“The only fate I am certain of, Stargirl, is that you’re mine. The rest, I don’t know what to believe.” Fate was so fickle. I couldn’t see it, didn’t trust it.
Vale crossed her arms, lips pressing into a pout I wanted to kiss right off her. “If I can’t compliment you when we’re arguing then you can’t say sweet things.”
I smirked. “Deal.”
Vale stepped between my legs, and I spun her around so she was on my lap, her back pressed to my chest. Gently, I kneaded the spot around her tattoo. “I just don’t want to act before we know for certain.”
“My certainty comes from the Fates,” she swore. “I know their truths in my bones. It’s as instinctual as breathing.”
I dropped my lips to her shoulder, tracing the edges of that constellation with my mouth, one star to the next. Vale melted against me, the knot of tension between us slipping away momentarily.
“That sort of magic is still new to me,” I whispered. “I’m learning to trust it.”
I kissed up her neck, and Vale’s head rolled to the side. For a long moment, she let me nip and lick her skin—biting that spot just above her tattoo to leave my own imprint on her—and taste the starlight she always reminded me of.
On a breathy whisper, she asked, “Do you trust me?”
She looked at me over her shoulder, lips parted and one hand gripping my thigh, inching upward.
“Of course, I do,” I swore, my voice thick.
I slammed my lips to hers, and as my tongue slipped inside her mouth, her answering hum was an agreement to pause the argument for now, on this plateau of trust. I flipped her around so her back hit the feathered comforter, her hair and skin gleaming against the rich jewel-toned bed. Even the silver in her eyes shone.
Working kisses down her neck, I pressed the truth of my statements into her skin.I trust you. I believe in your power. I’m just so fucking scared.
The way she pulled me up to her and kissed me said she heard it.
I palmed her breast, pinching her nipple over the fabric, and Vale gasped against my lips, arching into me. “Please, Cypherion,” she panted, wrapping her legs around my waist and rocking against me.
“Please, what?” I asked.
But before she could answer, a knock sounded at the door.
“Go away,” I grumbled.
“I’m truly sorry,” Santorina’s stern tone echoed through the wood. “But I can’t.”
I sighed, cock still hard against Vale’s center. “Why the fuck not?”
But it wasn’t Rina who answered. Beneath me, Vale gasped—not in lust, but in the way that had me reaching for my scythe. Her eyes were pure silver, a reading forcing itself to the surface without even the aid of incense.
And she whispered, “It’s Valyrie.”
There was a fuckingAngel in the manor’s meeting chamber.
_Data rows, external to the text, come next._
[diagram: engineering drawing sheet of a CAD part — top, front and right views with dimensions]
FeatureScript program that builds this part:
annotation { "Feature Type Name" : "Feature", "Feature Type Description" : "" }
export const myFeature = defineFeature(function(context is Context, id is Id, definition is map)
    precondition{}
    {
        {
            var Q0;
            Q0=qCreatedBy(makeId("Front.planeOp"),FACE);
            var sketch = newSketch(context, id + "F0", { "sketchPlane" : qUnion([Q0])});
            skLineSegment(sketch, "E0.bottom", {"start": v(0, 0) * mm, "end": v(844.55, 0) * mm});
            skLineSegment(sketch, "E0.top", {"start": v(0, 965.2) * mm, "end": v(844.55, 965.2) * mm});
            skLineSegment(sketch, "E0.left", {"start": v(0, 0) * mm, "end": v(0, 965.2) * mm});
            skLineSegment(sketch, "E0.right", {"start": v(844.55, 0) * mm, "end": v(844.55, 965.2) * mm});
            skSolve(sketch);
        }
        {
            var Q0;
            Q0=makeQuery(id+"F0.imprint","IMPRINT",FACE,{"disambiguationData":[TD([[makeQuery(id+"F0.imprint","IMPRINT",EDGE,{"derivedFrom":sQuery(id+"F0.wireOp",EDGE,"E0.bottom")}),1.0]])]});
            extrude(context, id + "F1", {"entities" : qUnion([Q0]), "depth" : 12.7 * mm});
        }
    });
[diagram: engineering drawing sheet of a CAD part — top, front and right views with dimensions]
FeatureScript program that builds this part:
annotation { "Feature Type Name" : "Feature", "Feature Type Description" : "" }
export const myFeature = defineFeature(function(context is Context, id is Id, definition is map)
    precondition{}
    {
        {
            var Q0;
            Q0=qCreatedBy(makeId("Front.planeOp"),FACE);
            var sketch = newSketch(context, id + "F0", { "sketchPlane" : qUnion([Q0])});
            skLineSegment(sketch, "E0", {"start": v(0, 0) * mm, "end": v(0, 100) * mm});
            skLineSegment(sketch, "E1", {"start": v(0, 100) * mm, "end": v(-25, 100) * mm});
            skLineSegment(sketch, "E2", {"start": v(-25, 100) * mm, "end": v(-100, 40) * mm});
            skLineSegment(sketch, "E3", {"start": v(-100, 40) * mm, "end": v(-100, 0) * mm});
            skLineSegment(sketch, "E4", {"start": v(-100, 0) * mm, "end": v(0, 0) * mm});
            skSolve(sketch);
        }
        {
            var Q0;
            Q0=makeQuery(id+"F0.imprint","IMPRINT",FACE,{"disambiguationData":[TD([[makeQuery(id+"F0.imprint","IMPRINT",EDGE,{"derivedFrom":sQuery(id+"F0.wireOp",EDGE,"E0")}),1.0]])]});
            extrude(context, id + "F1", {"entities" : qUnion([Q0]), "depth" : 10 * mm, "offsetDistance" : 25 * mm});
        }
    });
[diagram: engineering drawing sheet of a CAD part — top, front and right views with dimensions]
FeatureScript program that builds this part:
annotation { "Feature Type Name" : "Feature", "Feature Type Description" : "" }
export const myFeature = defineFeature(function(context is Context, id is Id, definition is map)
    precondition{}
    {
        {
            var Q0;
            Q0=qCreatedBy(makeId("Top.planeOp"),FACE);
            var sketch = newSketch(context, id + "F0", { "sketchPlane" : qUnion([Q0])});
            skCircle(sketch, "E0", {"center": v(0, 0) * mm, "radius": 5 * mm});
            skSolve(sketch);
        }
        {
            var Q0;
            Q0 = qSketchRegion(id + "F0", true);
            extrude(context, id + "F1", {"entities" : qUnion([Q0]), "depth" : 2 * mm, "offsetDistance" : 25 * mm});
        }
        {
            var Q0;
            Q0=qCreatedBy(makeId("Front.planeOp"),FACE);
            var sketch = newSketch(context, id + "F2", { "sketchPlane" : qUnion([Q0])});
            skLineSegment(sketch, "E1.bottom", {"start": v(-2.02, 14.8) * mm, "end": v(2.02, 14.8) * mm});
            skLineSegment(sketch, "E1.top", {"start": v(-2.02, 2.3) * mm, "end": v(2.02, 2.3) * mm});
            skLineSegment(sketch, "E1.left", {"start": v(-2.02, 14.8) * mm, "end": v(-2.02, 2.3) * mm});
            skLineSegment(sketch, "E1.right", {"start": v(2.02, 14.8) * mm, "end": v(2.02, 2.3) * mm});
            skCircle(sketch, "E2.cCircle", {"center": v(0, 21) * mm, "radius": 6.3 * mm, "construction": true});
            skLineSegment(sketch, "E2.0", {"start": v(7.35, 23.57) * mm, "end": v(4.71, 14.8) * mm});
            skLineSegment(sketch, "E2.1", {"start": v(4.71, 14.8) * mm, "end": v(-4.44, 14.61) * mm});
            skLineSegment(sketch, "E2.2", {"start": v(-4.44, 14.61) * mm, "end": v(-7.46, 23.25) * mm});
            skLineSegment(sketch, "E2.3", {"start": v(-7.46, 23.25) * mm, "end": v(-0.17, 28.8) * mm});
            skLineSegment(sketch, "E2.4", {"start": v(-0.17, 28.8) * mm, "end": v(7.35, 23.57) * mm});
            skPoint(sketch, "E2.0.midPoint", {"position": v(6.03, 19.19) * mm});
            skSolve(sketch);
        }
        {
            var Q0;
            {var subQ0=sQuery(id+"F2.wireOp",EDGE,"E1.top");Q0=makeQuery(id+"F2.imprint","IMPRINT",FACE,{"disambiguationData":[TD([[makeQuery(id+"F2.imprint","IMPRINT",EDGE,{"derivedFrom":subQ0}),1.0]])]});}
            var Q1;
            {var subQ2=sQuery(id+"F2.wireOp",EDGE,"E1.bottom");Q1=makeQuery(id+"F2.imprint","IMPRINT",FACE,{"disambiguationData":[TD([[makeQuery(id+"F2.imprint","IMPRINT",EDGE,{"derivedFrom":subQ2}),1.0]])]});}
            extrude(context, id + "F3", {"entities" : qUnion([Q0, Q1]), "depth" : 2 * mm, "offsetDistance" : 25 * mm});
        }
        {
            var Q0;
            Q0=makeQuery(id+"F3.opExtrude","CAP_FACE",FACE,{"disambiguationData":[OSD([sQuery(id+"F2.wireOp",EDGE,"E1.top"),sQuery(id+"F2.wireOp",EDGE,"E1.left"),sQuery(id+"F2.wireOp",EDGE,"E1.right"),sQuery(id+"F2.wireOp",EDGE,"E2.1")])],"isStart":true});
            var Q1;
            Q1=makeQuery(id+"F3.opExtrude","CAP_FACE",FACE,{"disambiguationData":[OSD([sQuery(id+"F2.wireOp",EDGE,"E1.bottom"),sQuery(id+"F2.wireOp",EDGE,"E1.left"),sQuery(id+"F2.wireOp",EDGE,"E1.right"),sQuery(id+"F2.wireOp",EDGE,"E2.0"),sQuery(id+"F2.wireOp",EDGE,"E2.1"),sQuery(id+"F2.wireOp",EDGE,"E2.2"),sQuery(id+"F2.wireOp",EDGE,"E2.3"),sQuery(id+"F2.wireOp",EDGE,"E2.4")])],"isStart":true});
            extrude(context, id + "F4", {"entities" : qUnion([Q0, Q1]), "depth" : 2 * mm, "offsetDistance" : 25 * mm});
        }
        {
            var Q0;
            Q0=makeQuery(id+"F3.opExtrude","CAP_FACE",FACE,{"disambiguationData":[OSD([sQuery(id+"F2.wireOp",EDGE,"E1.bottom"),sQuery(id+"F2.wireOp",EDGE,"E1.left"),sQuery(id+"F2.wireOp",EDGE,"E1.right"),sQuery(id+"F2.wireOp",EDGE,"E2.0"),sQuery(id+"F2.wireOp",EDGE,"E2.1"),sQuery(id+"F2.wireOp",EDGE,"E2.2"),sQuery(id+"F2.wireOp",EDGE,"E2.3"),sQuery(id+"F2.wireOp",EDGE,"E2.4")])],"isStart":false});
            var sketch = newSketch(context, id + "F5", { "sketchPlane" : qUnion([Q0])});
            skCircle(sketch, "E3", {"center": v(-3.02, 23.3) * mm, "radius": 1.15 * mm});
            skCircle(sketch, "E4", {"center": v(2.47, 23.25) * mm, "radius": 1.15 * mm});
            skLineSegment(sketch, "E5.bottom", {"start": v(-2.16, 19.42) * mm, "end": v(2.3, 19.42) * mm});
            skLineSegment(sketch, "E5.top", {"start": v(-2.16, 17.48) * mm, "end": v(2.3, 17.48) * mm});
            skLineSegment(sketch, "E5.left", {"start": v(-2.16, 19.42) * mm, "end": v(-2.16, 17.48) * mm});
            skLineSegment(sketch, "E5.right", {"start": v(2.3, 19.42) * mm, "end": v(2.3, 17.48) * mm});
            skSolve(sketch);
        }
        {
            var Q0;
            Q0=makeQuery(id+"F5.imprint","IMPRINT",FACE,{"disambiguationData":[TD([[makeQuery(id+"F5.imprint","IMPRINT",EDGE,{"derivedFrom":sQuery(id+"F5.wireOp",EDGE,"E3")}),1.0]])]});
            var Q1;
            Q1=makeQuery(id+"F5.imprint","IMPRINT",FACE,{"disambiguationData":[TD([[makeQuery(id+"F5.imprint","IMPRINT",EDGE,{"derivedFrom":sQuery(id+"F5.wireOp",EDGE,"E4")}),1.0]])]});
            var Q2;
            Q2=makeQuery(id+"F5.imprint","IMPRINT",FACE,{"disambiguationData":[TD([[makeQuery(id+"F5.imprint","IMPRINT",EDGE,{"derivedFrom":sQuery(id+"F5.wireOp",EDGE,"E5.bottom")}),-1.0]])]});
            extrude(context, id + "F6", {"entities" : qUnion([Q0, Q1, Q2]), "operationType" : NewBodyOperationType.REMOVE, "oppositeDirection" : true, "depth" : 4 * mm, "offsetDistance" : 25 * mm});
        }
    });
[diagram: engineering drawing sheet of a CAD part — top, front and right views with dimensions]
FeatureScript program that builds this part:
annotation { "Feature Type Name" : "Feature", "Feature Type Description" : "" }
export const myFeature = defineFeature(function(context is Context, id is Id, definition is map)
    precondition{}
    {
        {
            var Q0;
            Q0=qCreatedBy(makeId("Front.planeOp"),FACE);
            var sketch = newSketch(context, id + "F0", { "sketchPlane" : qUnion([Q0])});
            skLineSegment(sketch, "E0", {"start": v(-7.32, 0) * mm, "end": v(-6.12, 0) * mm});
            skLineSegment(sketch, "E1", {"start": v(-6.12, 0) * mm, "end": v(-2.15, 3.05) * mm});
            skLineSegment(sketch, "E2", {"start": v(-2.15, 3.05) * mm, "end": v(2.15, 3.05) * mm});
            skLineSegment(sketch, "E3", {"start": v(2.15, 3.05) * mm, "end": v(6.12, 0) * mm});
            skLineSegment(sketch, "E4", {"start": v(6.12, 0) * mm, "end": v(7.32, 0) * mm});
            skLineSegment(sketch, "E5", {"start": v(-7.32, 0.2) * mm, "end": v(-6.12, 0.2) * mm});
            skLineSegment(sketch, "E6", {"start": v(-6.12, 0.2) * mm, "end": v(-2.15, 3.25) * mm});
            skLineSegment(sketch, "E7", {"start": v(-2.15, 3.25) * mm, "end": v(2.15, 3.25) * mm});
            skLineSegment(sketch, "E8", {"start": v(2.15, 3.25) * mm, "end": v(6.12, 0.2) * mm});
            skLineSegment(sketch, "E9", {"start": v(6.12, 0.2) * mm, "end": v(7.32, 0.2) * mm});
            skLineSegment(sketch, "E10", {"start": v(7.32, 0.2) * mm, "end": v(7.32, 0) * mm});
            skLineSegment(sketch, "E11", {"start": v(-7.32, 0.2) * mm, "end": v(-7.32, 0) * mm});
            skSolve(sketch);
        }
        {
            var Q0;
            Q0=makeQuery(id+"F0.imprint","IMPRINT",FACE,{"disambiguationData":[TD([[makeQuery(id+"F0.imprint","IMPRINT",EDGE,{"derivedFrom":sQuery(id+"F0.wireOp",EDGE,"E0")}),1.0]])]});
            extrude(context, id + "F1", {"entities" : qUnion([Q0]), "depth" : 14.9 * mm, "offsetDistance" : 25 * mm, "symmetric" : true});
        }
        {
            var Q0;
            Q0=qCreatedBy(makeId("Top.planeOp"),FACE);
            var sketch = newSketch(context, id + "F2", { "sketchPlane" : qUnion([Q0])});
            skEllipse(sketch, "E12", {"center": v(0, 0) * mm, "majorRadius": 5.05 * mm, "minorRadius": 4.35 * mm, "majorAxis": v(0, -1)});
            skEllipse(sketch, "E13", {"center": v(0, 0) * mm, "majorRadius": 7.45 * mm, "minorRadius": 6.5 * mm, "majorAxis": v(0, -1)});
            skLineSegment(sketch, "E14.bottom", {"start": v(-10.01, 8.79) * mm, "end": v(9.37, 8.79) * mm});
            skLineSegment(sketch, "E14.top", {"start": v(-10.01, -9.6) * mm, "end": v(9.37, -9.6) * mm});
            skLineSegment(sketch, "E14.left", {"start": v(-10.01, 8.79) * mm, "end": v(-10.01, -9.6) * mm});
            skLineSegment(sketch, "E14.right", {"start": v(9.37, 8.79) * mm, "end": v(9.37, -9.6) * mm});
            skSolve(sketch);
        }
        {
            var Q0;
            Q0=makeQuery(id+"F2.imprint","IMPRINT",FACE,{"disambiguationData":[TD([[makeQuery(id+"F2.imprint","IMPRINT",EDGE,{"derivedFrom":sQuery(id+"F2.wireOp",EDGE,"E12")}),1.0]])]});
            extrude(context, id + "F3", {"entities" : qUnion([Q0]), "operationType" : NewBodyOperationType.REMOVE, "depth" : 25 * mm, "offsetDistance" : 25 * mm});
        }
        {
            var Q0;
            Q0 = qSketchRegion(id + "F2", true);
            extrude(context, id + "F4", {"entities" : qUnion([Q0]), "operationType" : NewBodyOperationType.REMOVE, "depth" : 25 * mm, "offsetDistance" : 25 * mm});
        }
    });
We’d seen the Angels—all seven of them—and their abundant power swirling in that theater in the mountains. But seeing Valyrie here, her silken silver hair tumbling to her waist, a galaxy of lilac ether undulating around her wings, and a gown that gleamed like the star-speckled sky draping her olive skin, was more striking than before.
When Vale and I entered, Valyrie spun, the train of her gown slithering across the tiled floor—fuck, she really stood on this ground. Walked on Ambrisk. I’d known the Angels were out there, but to see one in a place we’d been spending hours every day was another thing entirely.
And this Angel gave the woman whose hand was twined with mine a smile that was somehow both cruelly cold and warmly welcoming. “Hello, my Fatecatcher.”
“Prime Warrior.” Vale gave her a nod, dipping into a shallow curtsey.
I stiffened but gave a small bow out of respect. Meridat stood at the head of the long table, flanked by her three advisors, one of each dynastic family that headed their clan as symbols of Xenique’s three daughters. Tolek, Mila, Santorina, Jezebel, and Erista all lined one side.
Everyone either had narrowed stares or white knuckled grips, hard jaws and defensive stances. Even those who hadn’t been in the mountains knew what threat the Angels posed.
“What’s going on here?” I asked as Vale and I took up positions among our friends.